PROVIDED RECORDS: Begin

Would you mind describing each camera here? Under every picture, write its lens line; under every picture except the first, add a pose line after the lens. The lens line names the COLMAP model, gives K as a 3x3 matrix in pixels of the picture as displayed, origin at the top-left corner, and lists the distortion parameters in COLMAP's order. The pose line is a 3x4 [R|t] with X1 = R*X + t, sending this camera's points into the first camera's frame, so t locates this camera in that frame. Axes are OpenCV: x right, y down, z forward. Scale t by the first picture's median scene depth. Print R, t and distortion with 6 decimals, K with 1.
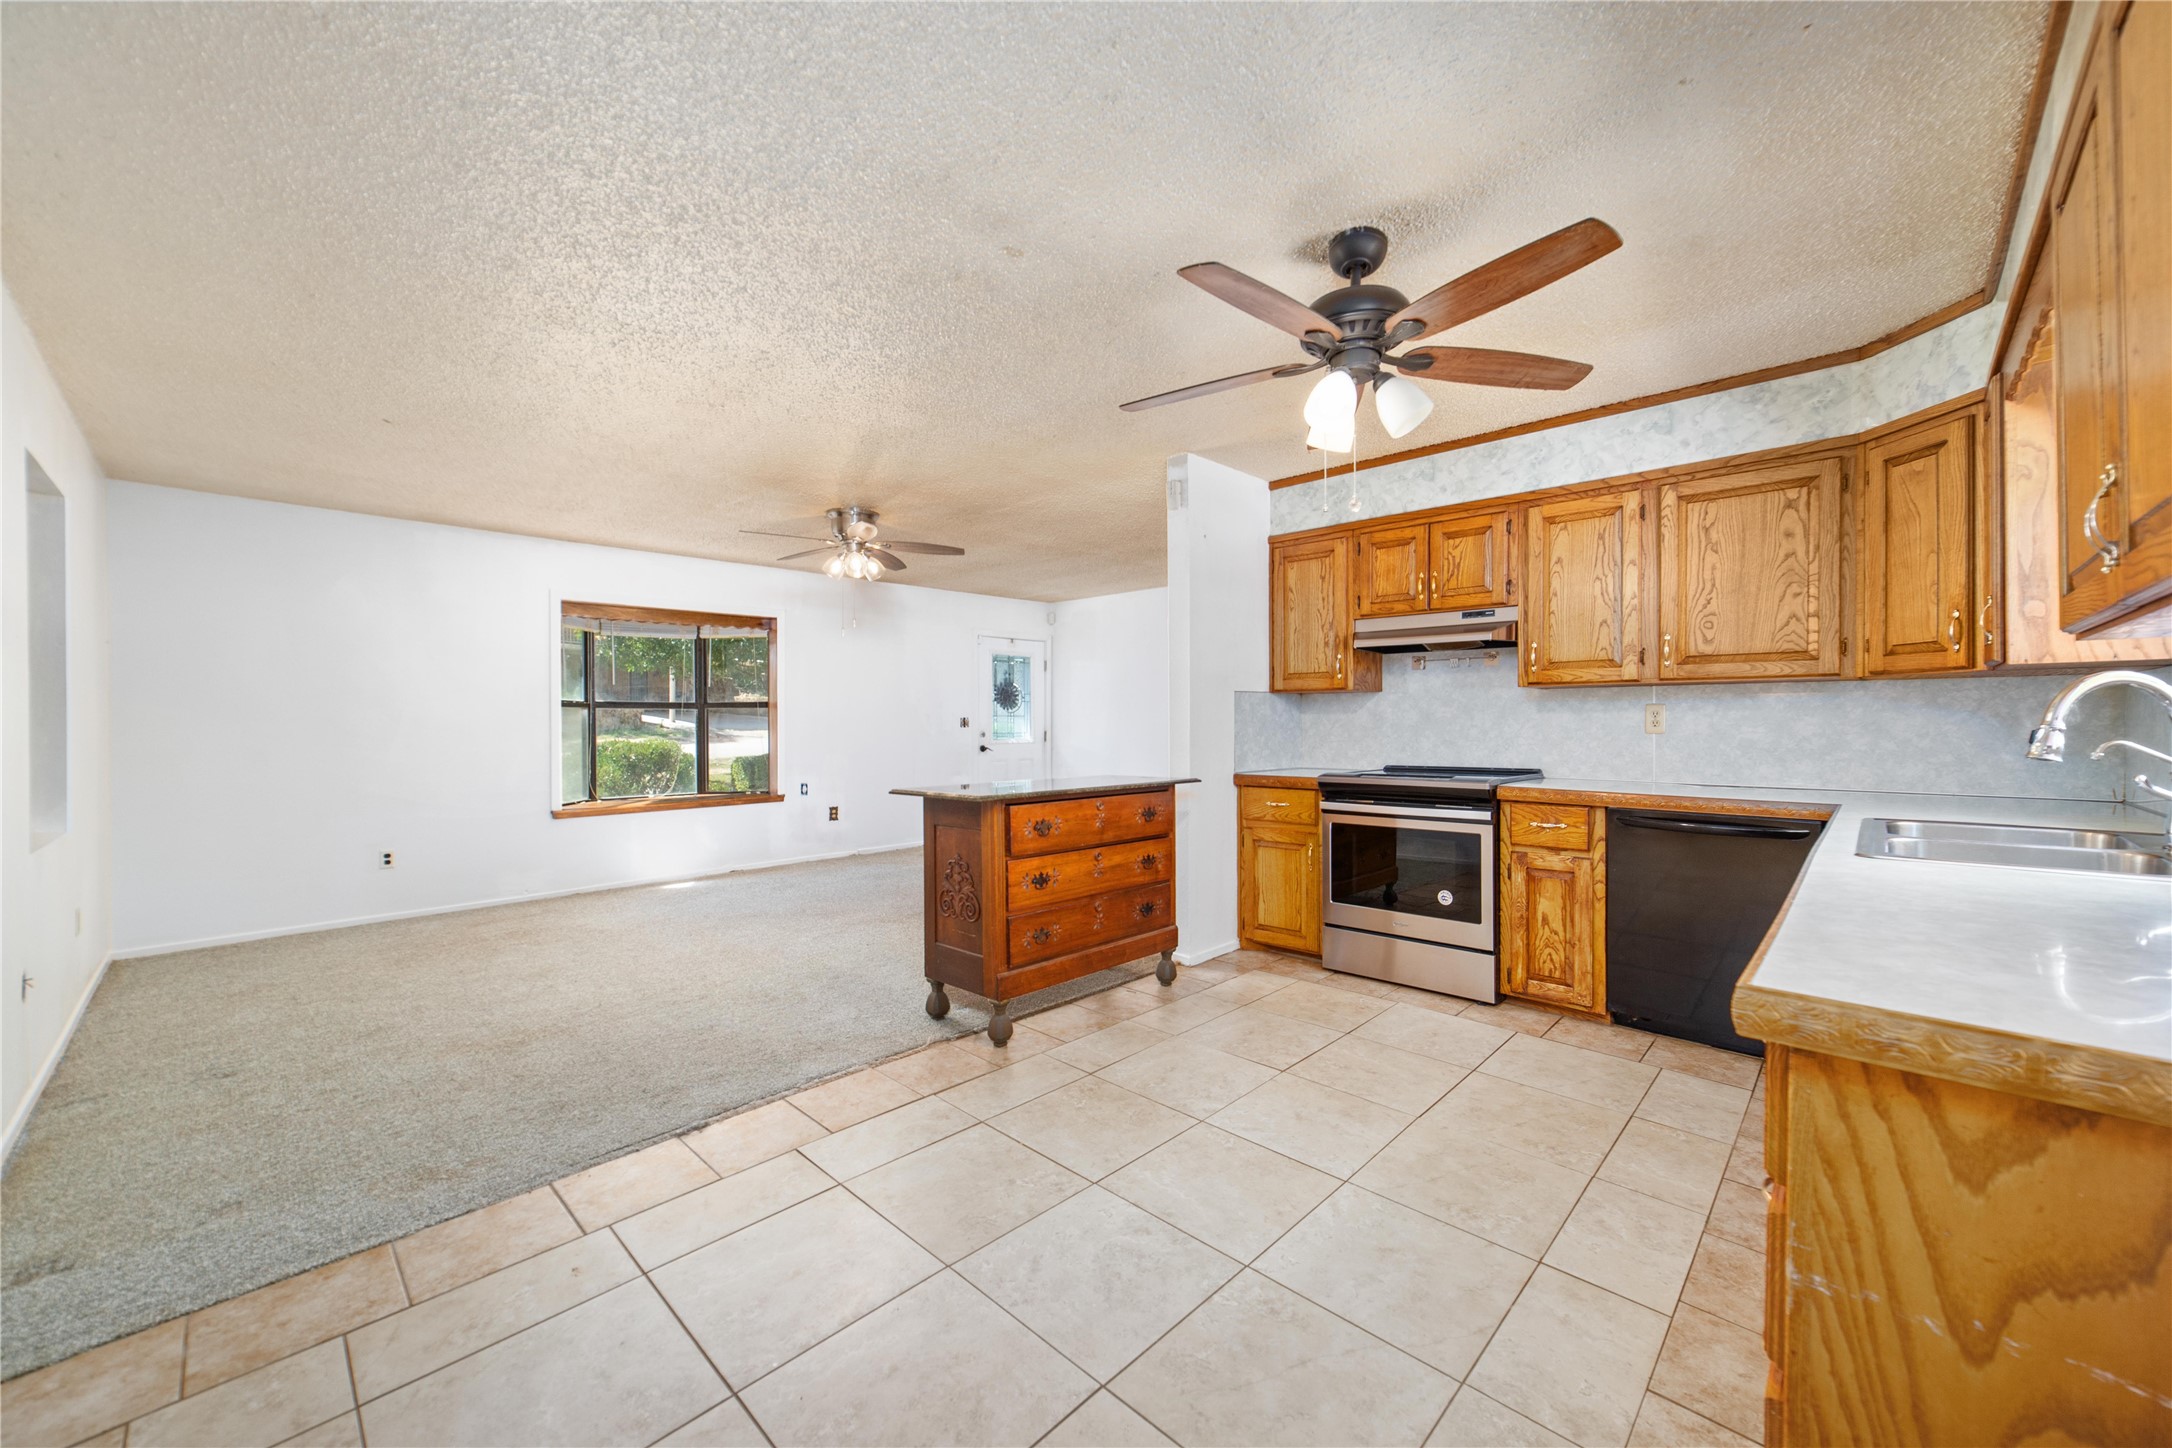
lens RADIAL K [[824.6, 0, 1095.4], [0, 824.6, 723.6], [0, 0, 1]] dist [-0.000709, 0.000150]
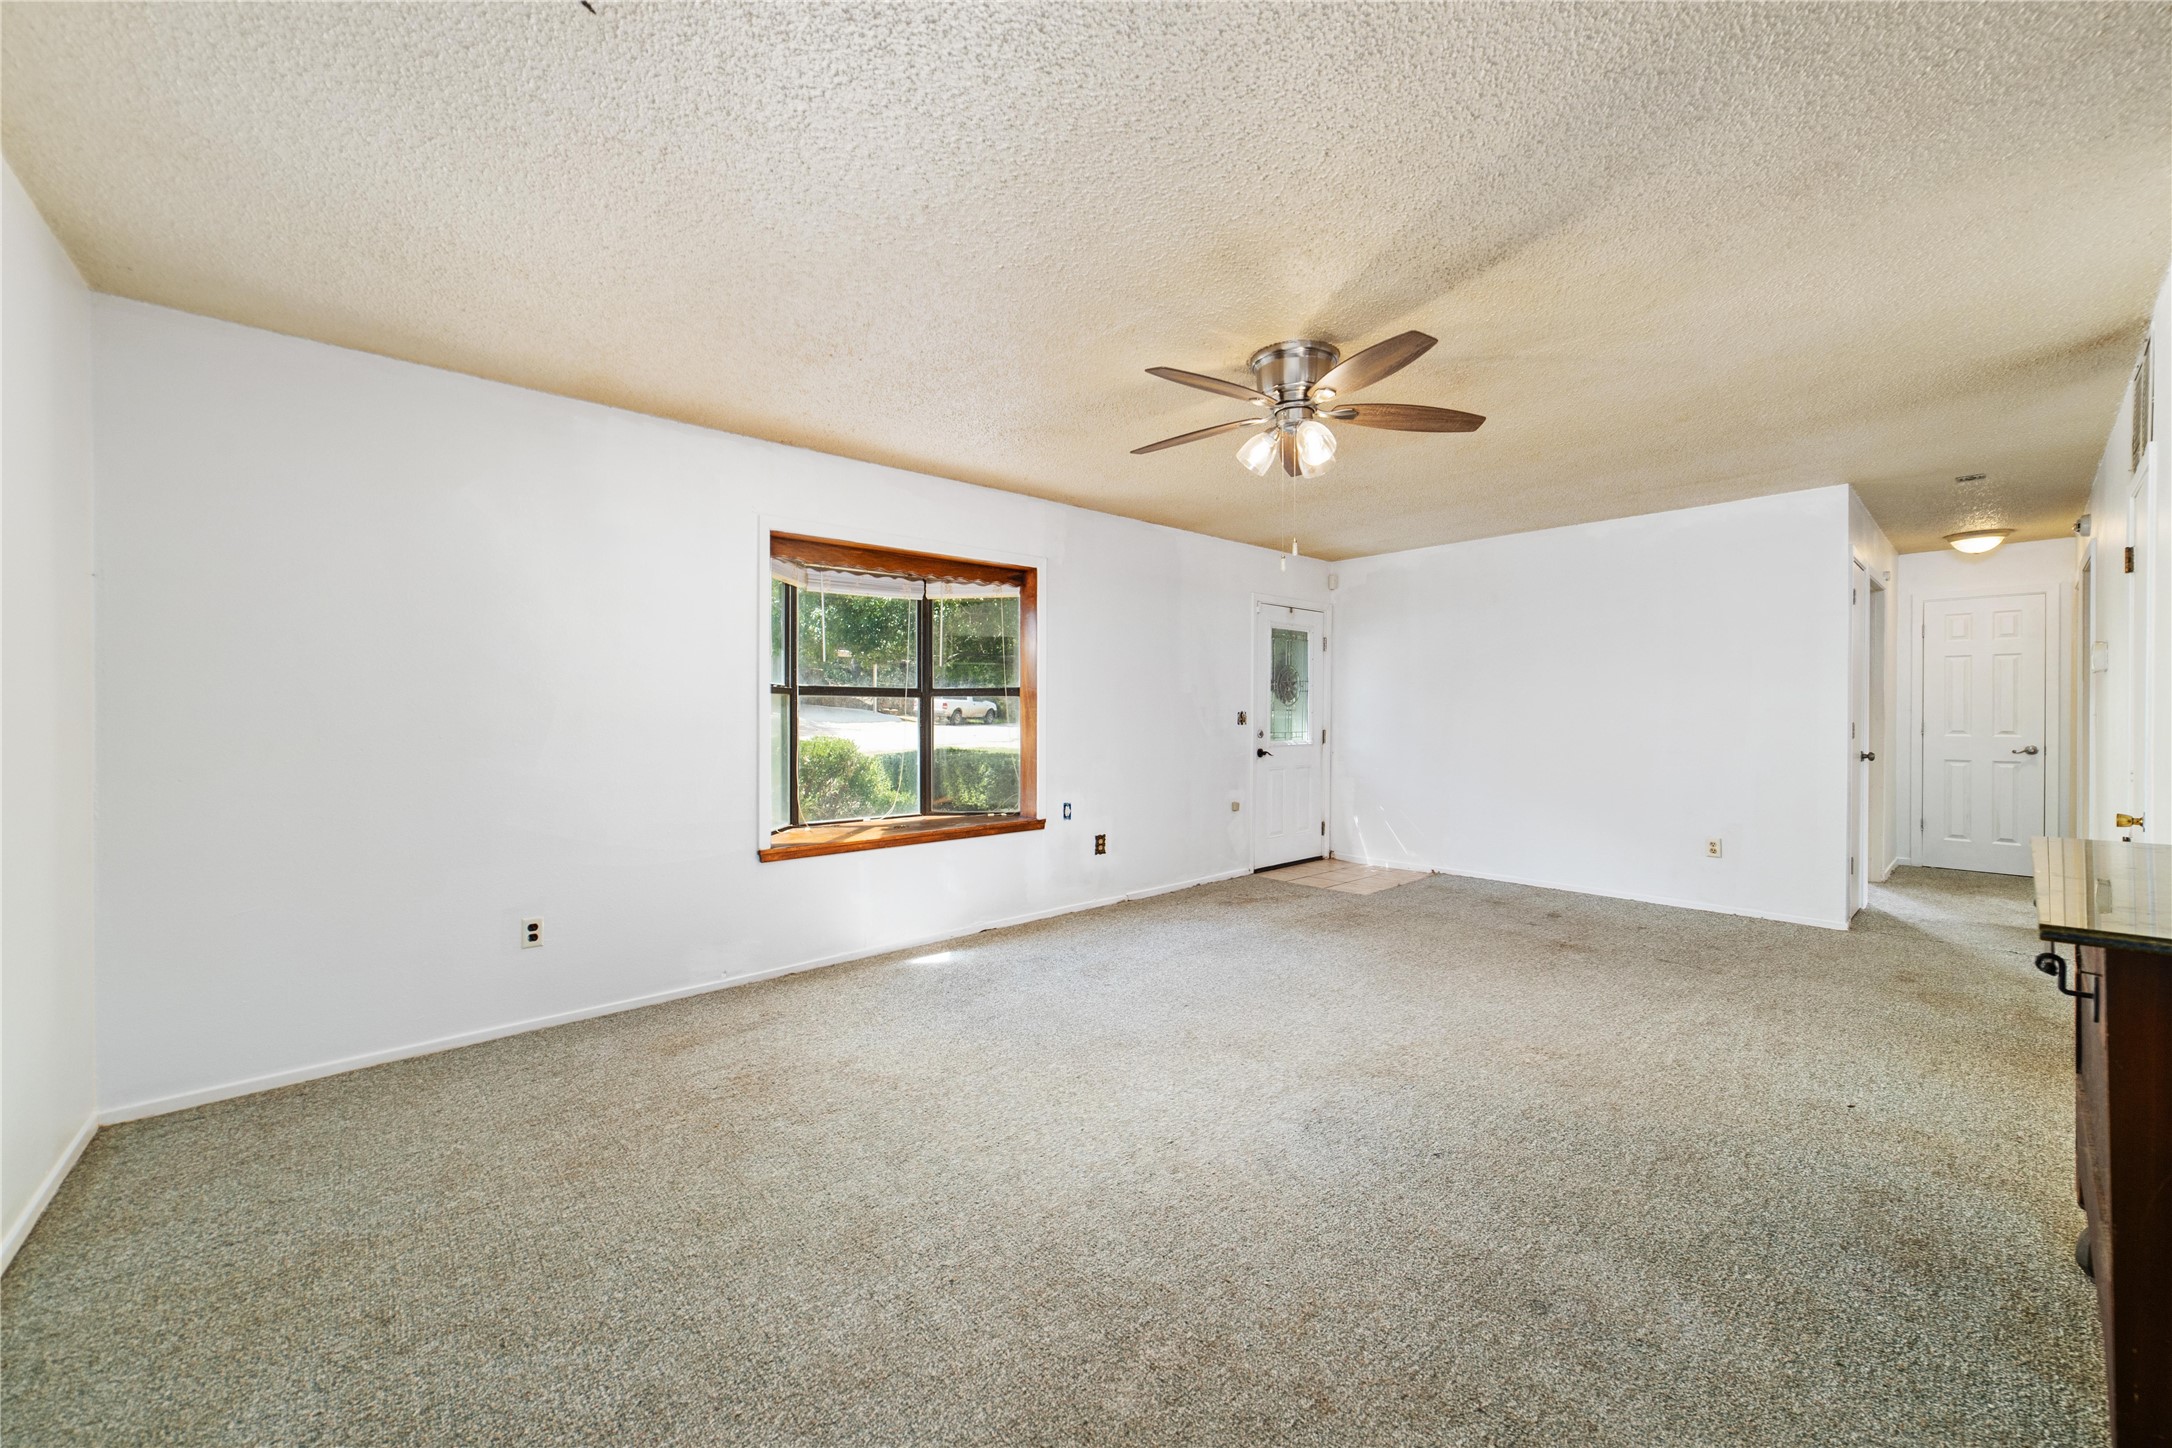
lens RADIAL K [[824.6, 0, 1095.4], [0, 824.6, 723.6], [0, 0, 1]] dist [-0.000709, 0.000150]
pose [[0.996987, 0.004681, -0.077426, -0.315761], [-0.004144, 0.999966, 0.007095, -0.001507], [0.077456, -0.006753, 0.996973, 0.335411]]
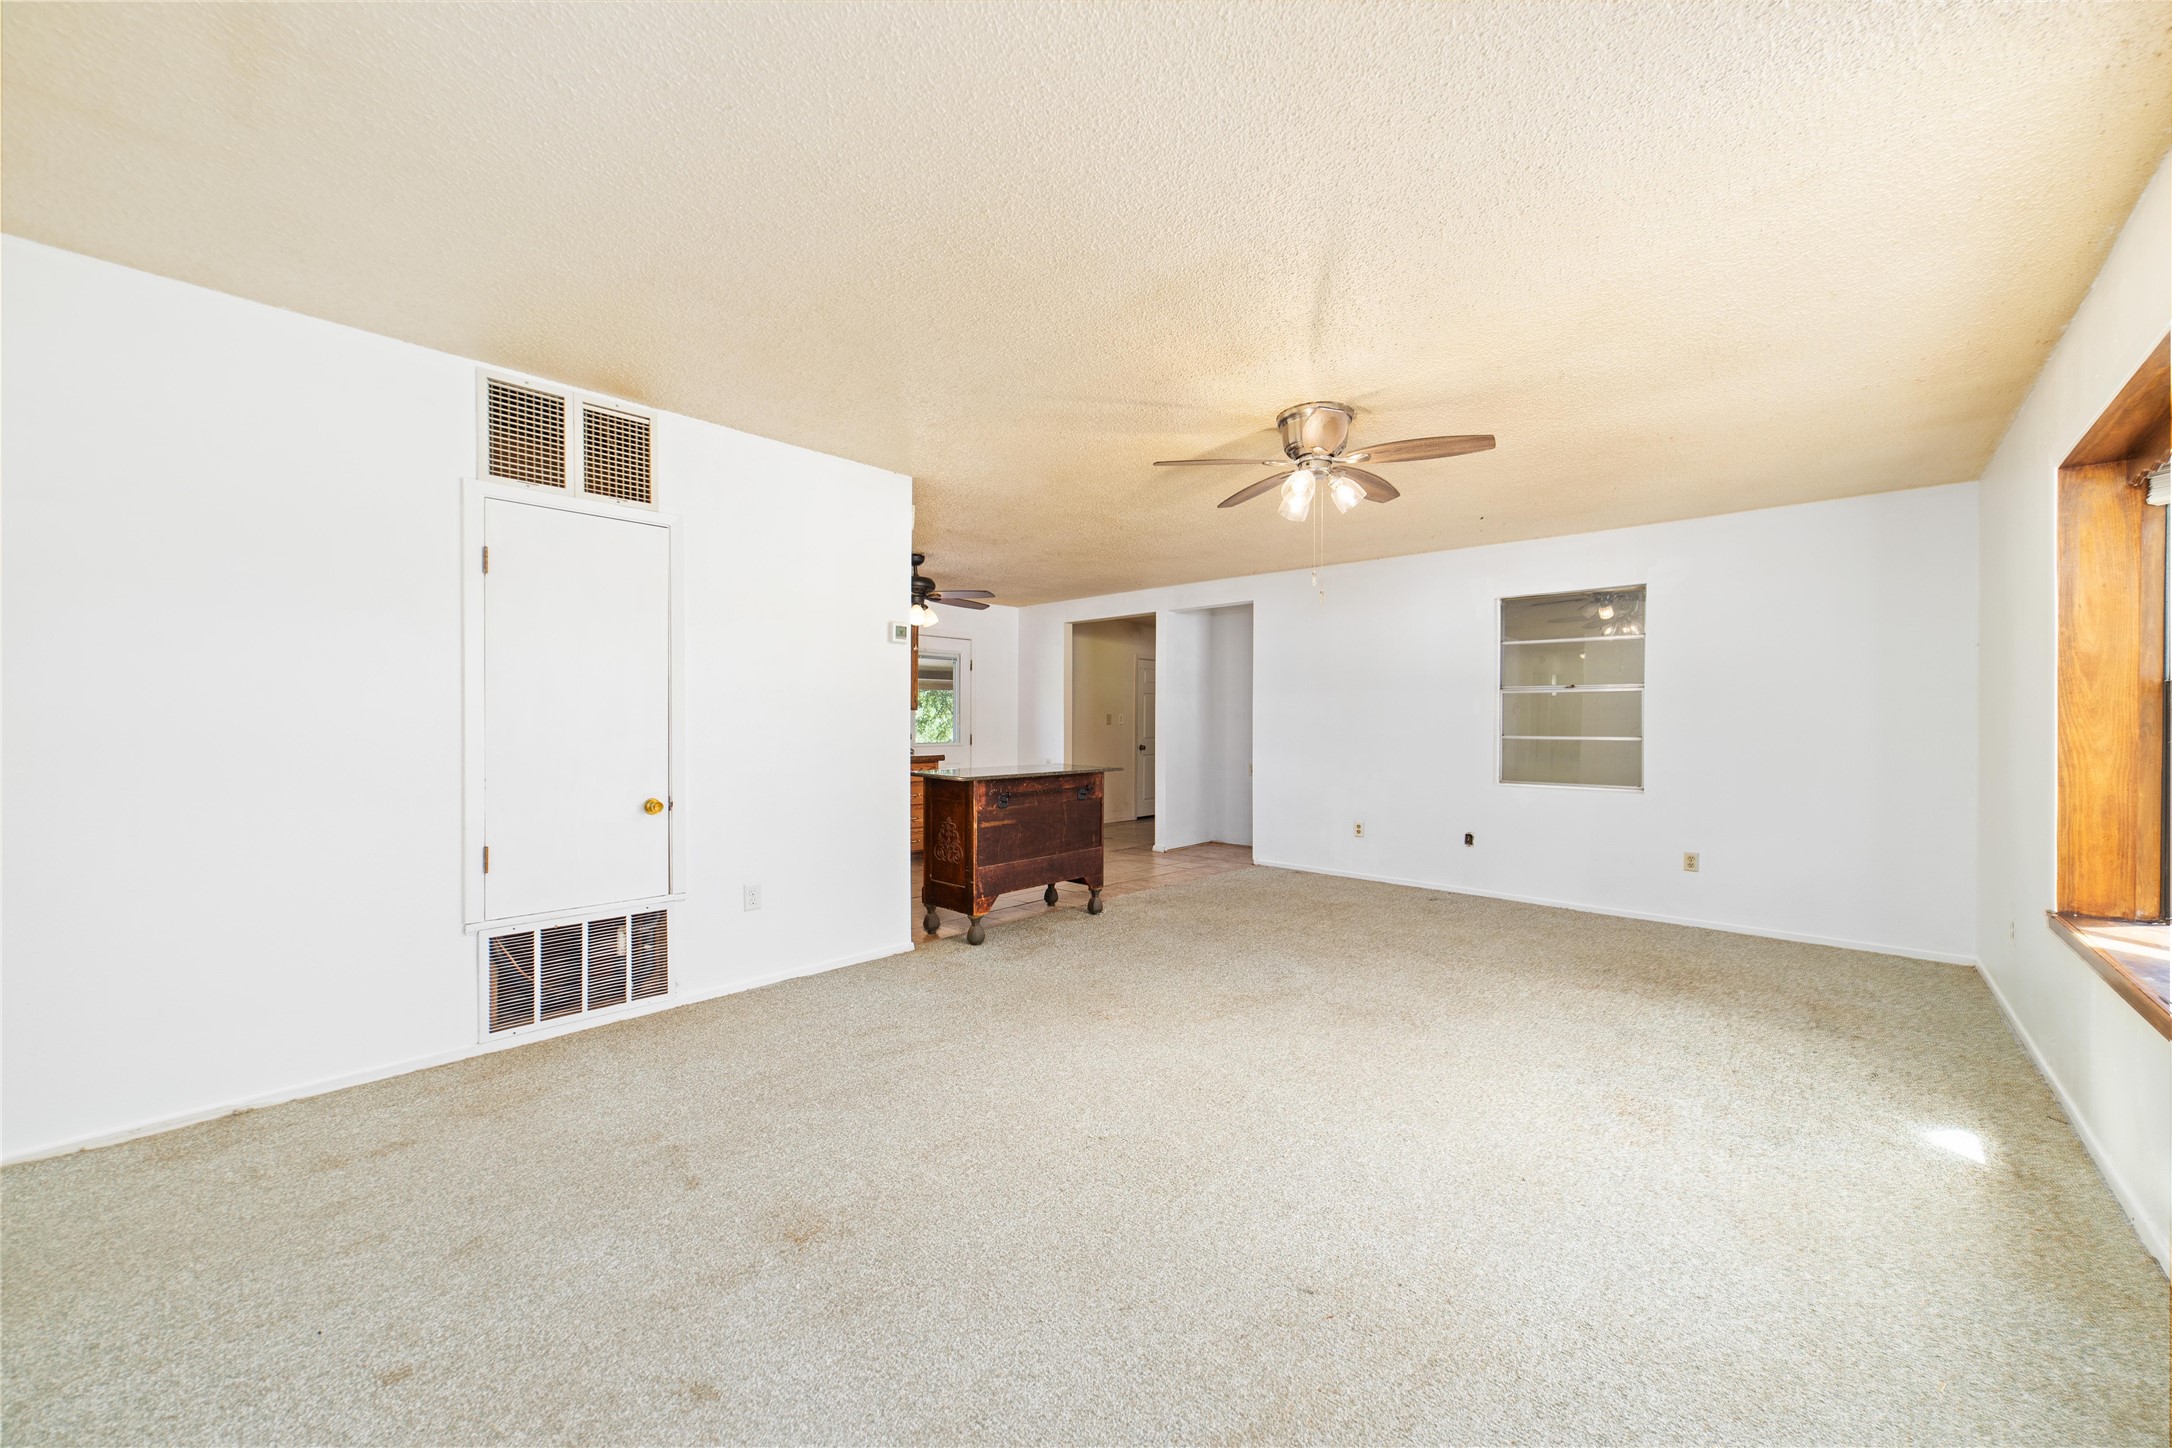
lens RADIAL K [[824.6, 0, 1095.4], [0, 824.6, 723.6], [0, 0, 1]] dist [-0.000709, 0.000150]
pose [[-0.999667, 0.000791, -0.025805, -0.082030], [0.000720, 0.999996, 0.002764, -0.004908], [0.025807, 0.002745, -0.999663, 1.349733]]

PROVIDED RECORDS: End

#### [HOW TO COMPLETE THIS TASK]
Restate every line above word for word. Do not carry over the images.

#### [OUTPUT FOR THIS TASK]
Would you mind describing each camera here? Under every picture, write its lens line; under every picture except the first, add a pose line after the lens. The lens line names the COLMAP model, gives K as a 3x3 matrix in pixels of the picture as displayed, origin at the top-left corner, and lists the distortion parameters in COLMAP's order. The pose line is a 3x4 [R|t] with X1 = R*X + t, sending this camera's points into the first camera's frame, so t locates this camera in that frame. Axes are OpenCV: x right, y down, z forward. Scale t by the first picture's median scene depth. Print R, t and distortion with 6 decimals, K with 1.
lens RADIAL K [[824.6, 0, 1095.4], [0, 824.6, 723.6], [0, 0, 1]] dist [-0.000709, 0.000150]
lens RADIAL K [[824.6, 0, 1095.4], [0, 824.6, 723.6], [0, 0, 1]] dist [-0.000709, 0.000150]
pose [[0.996987, 0.004681, -0.077426, -0.315761], [-0.004144, 0.999966, 0.007095, -0.001507], [0.077456, -0.006753, 0.996973, 0.335411]]
lens RADIAL K [[824.6, 0, 1095.4], [0, 824.6, 723.6], [0, 0, 1]] dist [-0.000709, 0.000150]
pose [[-0.999667, 0.000791, -0.025805, -0.082030], [0.000720, 0.999996, 0.002764, -0.004908], [0.025807, 0.002745, -0.999663, 1.349733]]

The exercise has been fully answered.